Kilas Balik 12 Tahun FSG Selamatkan Liverpool dari Duo Pemilik Problematik

Selasa, 8 November 2022 16:20 WIB
Editor: Nugrahenny Putri Untari
© Getty Images
John W. HenryTidak terasa, satu dekade lebih Fenway Sports Group (FSG) menyelamatkan klub Liga Inggris (Premier League), Liverpool, dari keterpurukan. Foto: Getty Images. Copyright: © Getty Images
John W. HenryTidak terasa, satu dekade lebih Fenway Sports Group (FSG) menyelamatkan klub Liga Inggris (Premier League), Liverpool, dari keterpurukan. Foto: Getty Images.

INDOSPORT.COM - Tidak terasa, satu dekade lebih Fenway Sports Group (FSG) menyelamatkan klub Liga Inggris (Premier League), Liverpool, dari keterpurukan.

Untuk diingat kembali, raksasa sepak bola Merseyside ini sempat berada dalam genggaman pemilik yang dibenci oleh para penggemar, Tom Hicks dan George Gillett.

Sebelumnya duo pebisnis ini sempat menyampaikan banyak janji manis saat mengambil alih klub dari David Moores.

Mulai dari membangun stadion anyar sampai membayar utang, Hicks dan Gillett merasa optimistis keberadaan mereka akan membawa berkah besar bagi Liverpool.
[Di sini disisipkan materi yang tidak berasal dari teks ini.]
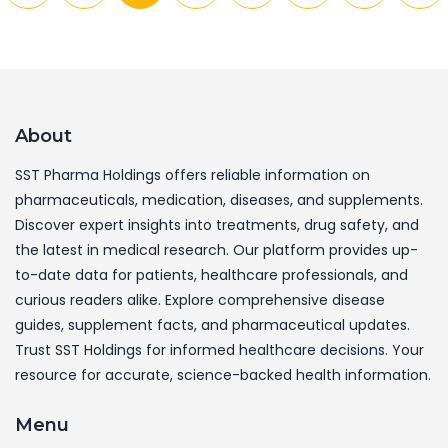
About
SST Pharma Holdings offers reliable information on
pharmaceuticals, medication, diseases, and supplements.
Discover expert insights into treatments, drug safety, and
the latest in medical research. Our platform provides up-
to-date data for patients, healthcare professionals, and
curious readers alike. Explore comprehensive disease
guides, supplement facts, and pharmaceutical updates.
Trust SST Holdings for informed healthcare decisions. Your
resource for accurate, science-backed health information.
Menu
Akan tetapi, kehadiran keduanya malah membawa petaka, termasuk meminjam dana ke Royal Bank Scotland - hingga membuat para penggemar muak.

Akhirnya pada Oktober 2010, Hicks dan Gillett bersama dewan direksi klub yakni Martin Broughton, Christian Purslow, dan Ian Ayre menggelar rapat tertutup.

Agenda dalam pertemuan tersebut adalah menentukan nasib Liverpool selanjutnya, yang kemudian diambil alih oleh Fenway Sports Group (FSG) pada 2010.

Di tangan FSG, Liverpool mengalami banyak hal baru dan juga luar biasa. Meski tetap saja, ada pasang surut yang harus mereka lalu setelah era Hicks dan Gillett berakhir.

Berpindah kepemilikan tidak lantas membuat Liverpool langsung menjelma sebagai raksasa yang baru bangkit dari tidurnya.

Mereka sempat terseok-seok di tangan Brendan Rodgers dan terpaksa mengubur mimpi besarnya menjadi juara Liga Inggris, padahal gelar tersebut sudah ada di depan mata pada musim 2013-2014.